Personal information
- Full name: Peter Chisnall
- Date of birth: 22 January 1949 (age 76)
- Original team(s): Corowa
- Height: 175 cm (5 ft 9 in)
- Weight: 78 kg (172 lb)

Playing career^{1}
- Years: Club / Games (Goals)
- 1968–1976: North Melbourne / 80 (14)
- ^{1} Playing statistics correct to the end of 1976.

Career highlights
- VFL premiership player: 1975;

= Peter Chisnall =

Australian rules footballer

Peter Chisnall (born 22 January 1949) is a former Australian rules footballer for North Melbourne Football Club.

Chisnall, from Corowa originally, played for the North Melbourne Football Club from 1968 to 1970, during the struggling years for the club.

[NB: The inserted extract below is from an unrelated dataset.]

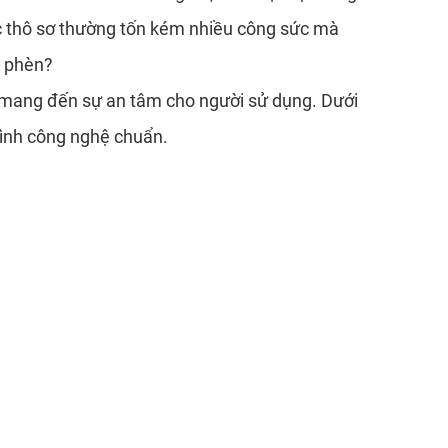
ớc thô sơ thường tốn kém nhiều công sức mà
m phèn?
, mang đến sự an tâm cho người sử dụng. Dưới
trình công nghệ chuẩn.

After a dispute with North Melb he left North and played 22 games for VFA club Sandringham 1971 - 72. However, he came back in 1974 and played an important role as a wingman.
In the 1975 Grand Final he accumulated 16 kicks, 2 marks and 6 handballs: a total of 24 possessions.

As a loyal North Melbourne player during his career, he was one of North Melbourne Football Club supporters favorite players, who played a total of 80 games for the club, both during the struggling years and the successful years.

During his football career at North Melbourne Football Club, he balanced his football career with his occupation as a butcher.

Chisnall also had three stints as a coach in the Tasmanian Football League, firstly as playing coach of New Norfolk in 1977 and 1978 and was later wooed back in 1990 as non-playing coach to the then struggling New Norfolk club (which had been on the brink of bankruptcy only twelve months earlier and had been on the bottom of the ladder for some years). In 1986, between his engagements at New Norfolk, Chisnall coached Port Melbourne in the Victorian Football Association.

The ever charismatic Chisnall's appointment generated great optimism and feeling within the Derwent Valley community and attendances rose sharply as his Eagles team rose to great heights and were, at one stage, ladder leaders before falling away late in the season to be comprehensively defeated by Sandy Bay by 89-points in the 1990 TFL Elimination Final.

Chisnall's teams however could not match the same level of intensity as what they'd showed early on in his stint and after two disappointing seasons in 1991 and 1992 in which New Norfolk missed the finals, an increasingly erratic and frustrated Chisnall (who had gotten so riled up in one match against Clarence at Boyer Oval that he was seen to jump the fence into the main grandstand and engage in physical altercation with a Clarence reserves player) resigned from his post at season's end.

After applying for, but being overlooked for the vacant Hobart senior coaching position vacated by Mark Browning, he was to spend the 1993 season as a boundary-rider on ABC-Television's TFL Statewide League broadcasts, Chisnall signed on as senior coach of Launceston Football Club for their TFL Statewide League debut season in 1994.

It was not to be a happy stint for Chisnall as Launceston were woefully out of their depth at statewide league level and the club won just two matches (one as a result of an opposition team playing an unregistered player and losing the points) from thirty-six matches until the end of the 1995 season when Chisnall stood down.

Chisnall has since had no further involvement in Tasmanian football and was last known to be living in country Victoria and running a hotel.